Green, un hombretón de ojos dulces, siempre se tomaba su tiempo y, por su experiencia en aquel distrito y las muchas familias a las que había llegado a conocer con los años, se ganaba al final la confianza de muchos sospechosos a los que interrogaba, sobre todo los de cierta generación. Se convertían en amigos y confidentes. Ramone era quien llevaba el caso de Jacqueline Taylor, pero había dejado que Green realizara el interrogatorio crucial. Por lo visto Green estaba a punto de concluirlo.

—¿Qué clase de cuchillo, William?

—Un cuchillo grande que tenía en la cocina, de esos de cortar carne.

—¿Como un cuchillo de carnicero?

—Más o menos.

—Y pusiste el cuchillo y la ropa en la bolsa…

—Porque el cuchillo tenía sangre —contestó Tyree, como si le estuviera explicando algo obvio a un niño.
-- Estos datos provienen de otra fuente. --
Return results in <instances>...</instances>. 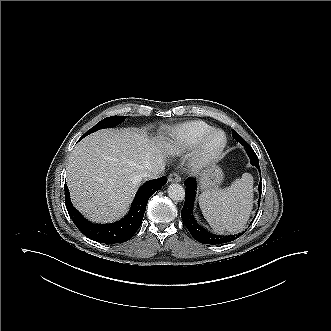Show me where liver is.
Returning <instances> with one entry per match:
<instances>
[{"instance_id":"liver-1","label":"liver","mask_w":331,"mask_h":331,"mask_svg":"<svg viewBox=\"0 0 331 331\" xmlns=\"http://www.w3.org/2000/svg\"><path fill=\"white\" fill-rule=\"evenodd\" d=\"M173 152L174 145L163 135L151 140L136 129L97 131L84 138L69 158L71 201L93 222L115 221L128 211L142 174L164 166Z\"/></svg>"}]
</instances>
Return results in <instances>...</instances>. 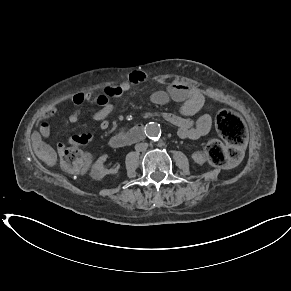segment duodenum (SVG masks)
I'll use <instances>...</instances> for the list:
<instances>
[{
  "mask_svg": "<svg viewBox=\"0 0 291 291\" xmlns=\"http://www.w3.org/2000/svg\"><path fill=\"white\" fill-rule=\"evenodd\" d=\"M164 118V115H163ZM144 137L143 125H137L125 134L116 135L110 139V146L121 148L140 141Z\"/></svg>",
  "mask_w": 291,
  "mask_h": 291,
  "instance_id": "obj_1",
  "label": "duodenum"
}]
</instances>
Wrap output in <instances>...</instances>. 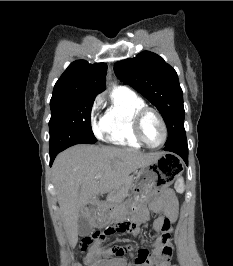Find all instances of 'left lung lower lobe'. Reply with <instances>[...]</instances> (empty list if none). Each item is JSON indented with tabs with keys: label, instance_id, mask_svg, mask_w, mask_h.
Returning a JSON list of instances; mask_svg holds the SVG:
<instances>
[{
	"label": "left lung lower lobe",
	"instance_id": "1",
	"mask_svg": "<svg viewBox=\"0 0 233 266\" xmlns=\"http://www.w3.org/2000/svg\"><path fill=\"white\" fill-rule=\"evenodd\" d=\"M164 150L178 154L188 165V146L185 133L177 136L169 143H166Z\"/></svg>",
	"mask_w": 233,
	"mask_h": 266
}]
</instances>
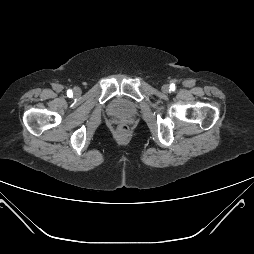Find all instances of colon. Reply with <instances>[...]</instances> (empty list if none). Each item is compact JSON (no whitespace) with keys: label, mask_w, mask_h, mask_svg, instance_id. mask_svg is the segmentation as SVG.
Returning <instances> with one entry per match:
<instances>
[{"label":"colon","mask_w":254,"mask_h":254,"mask_svg":"<svg viewBox=\"0 0 254 254\" xmlns=\"http://www.w3.org/2000/svg\"><path fill=\"white\" fill-rule=\"evenodd\" d=\"M119 129H120V131H122V132H126V131H127V126H126V125H121V126L119 127Z\"/></svg>","instance_id":"colon-1"}]
</instances>
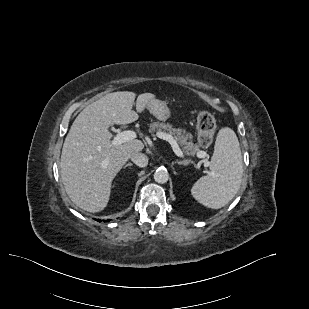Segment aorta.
I'll return each mask as SVG.
<instances>
[{
	"mask_svg": "<svg viewBox=\"0 0 309 309\" xmlns=\"http://www.w3.org/2000/svg\"><path fill=\"white\" fill-rule=\"evenodd\" d=\"M169 179V173L166 168L160 167L154 173V180L157 183L164 184Z\"/></svg>",
	"mask_w": 309,
	"mask_h": 309,
	"instance_id": "aorta-1",
	"label": "aorta"
}]
</instances>
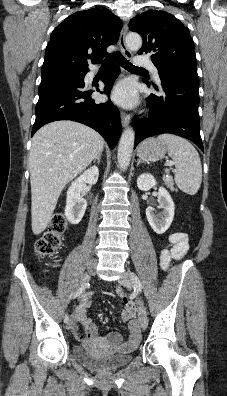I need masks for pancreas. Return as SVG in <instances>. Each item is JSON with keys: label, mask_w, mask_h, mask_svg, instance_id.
I'll use <instances>...</instances> for the list:
<instances>
[{"label": "pancreas", "mask_w": 227, "mask_h": 396, "mask_svg": "<svg viewBox=\"0 0 227 396\" xmlns=\"http://www.w3.org/2000/svg\"><path fill=\"white\" fill-rule=\"evenodd\" d=\"M163 181L165 183V185L172 191L175 190L174 188V182H173V178L171 176H167L163 178Z\"/></svg>", "instance_id": "pancreas-1"}]
</instances>
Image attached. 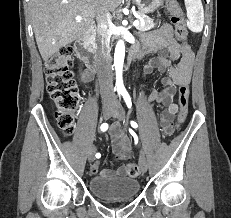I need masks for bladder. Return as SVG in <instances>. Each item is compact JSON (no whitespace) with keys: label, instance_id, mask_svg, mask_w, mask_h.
Masks as SVG:
<instances>
[{"label":"bladder","instance_id":"obj_1","mask_svg":"<svg viewBox=\"0 0 231 218\" xmlns=\"http://www.w3.org/2000/svg\"><path fill=\"white\" fill-rule=\"evenodd\" d=\"M139 181L127 176L101 175L91 178L89 189L96 197L106 201H125L139 191Z\"/></svg>","mask_w":231,"mask_h":218}]
</instances>
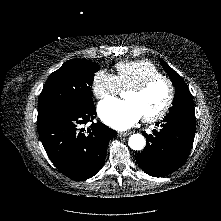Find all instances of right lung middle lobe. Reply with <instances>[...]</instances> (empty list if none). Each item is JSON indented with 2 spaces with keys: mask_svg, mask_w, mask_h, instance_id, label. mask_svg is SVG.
Listing matches in <instances>:
<instances>
[{
  "mask_svg": "<svg viewBox=\"0 0 221 221\" xmlns=\"http://www.w3.org/2000/svg\"><path fill=\"white\" fill-rule=\"evenodd\" d=\"M99 66L86 59H71L47 79L38 100V110L68 102L92 100V82Z\"/></svg>",
  "mask_w": 221,
  "mask_h": 221,
  "instance_id": "1",
  "label": "right lung middle lobe"
}]
</instances>
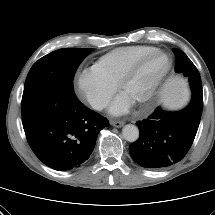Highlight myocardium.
<instances>
[{
    "label": "myocardium",
    "instance_id": "obj_1",
    "mask_svg": "<svg viewBox=\"0 0 215 215\" xmlns=\"http://www.w3.org/2000/svg\"><path fill=\"white\" fill-rule=\"evenodd\" d=\"M155 55H163L167 58L166 67L164 68V70L162 71V73L160 74V76L158 77L156 82L153 84V86L151 87L149 92L138 101V104H145V103L151 101L156 96L158 91L160 90L161 86L163 85L166 78L168 77L169 72L172 67V59H171L170 55L167 52L160 50V49H154V50L144 54L143 56L138 58L135 62H133V64L123 74V76L121 77V79L118 83L119 90L123 92V89L125 88V86L136 76V74L141 69V67L150 58H152Z\"/></svg>",
    "mask_w": 215,
    "mask_h": 215
}]
</instances>
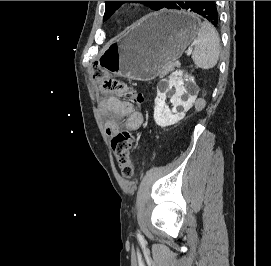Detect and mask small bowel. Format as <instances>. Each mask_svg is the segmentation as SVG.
Here are the masks:
<instances>
[{
    "label": "small bowel",
    "mask_w": 271,
    "mask_h": 266,
    "mask_svg": "<svg viewBox=\"0 0 271 266\" xmlns=\"http://www.w3.org/2000/svg\"><path fill=\"white\" fill-rule=\"evenodd\" d=\"M101 112L109 115L105 128L109 136L114 135L120 128L121 120L129 131H137L143 124V114L136 111L132 103L116 96L105 97L100 103Z\"/></svg>",
    "instance_id": "1"
}]
</instances>
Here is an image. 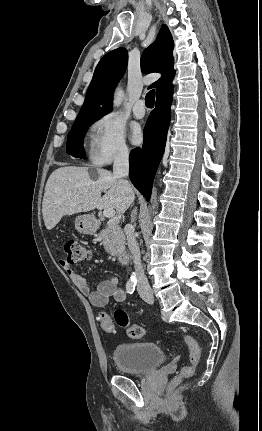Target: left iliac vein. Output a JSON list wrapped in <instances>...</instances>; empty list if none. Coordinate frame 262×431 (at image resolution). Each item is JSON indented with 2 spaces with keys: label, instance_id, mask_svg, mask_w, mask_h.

—¿Y la ropa y las zapatillas?

—También tenían sangre.

—¿Y dónde metiste la bolsa?

—¿Sabes el Popeye ese que hay ahí en Pennsylvania Avenue, cerca de Minnesota?

—Sí…

—Pues hay una bodega enfrente…

—Penn Liquors.

—Ésa no, más abajo. La que tiene un nombre judío.

—¿Saul's?

—Ésa. Anoche.

Green asintió con la cabeza como si nada, como si acabaran de contarle el resultado de un partido o le dijeran que se había dejado las luces del coche encendidas.

Ramone abrió la puerta de la sala de vídeo y le pegó un grito al detective Eugene Hornsby, que tenía el culo pegado a una mesa, medio sentado medio de pie, junto a la detective Rhonda Willis. Ambos estaban en la gran zona de oficinas de la VCB, la unidad de Delitos Violentos.

—Lo tenemos —dijo Ramone, y tanto Hornsby como Rhonda se enderezaron—. Gene, ¿conoces la bodega Saul's, en Pennsylvania?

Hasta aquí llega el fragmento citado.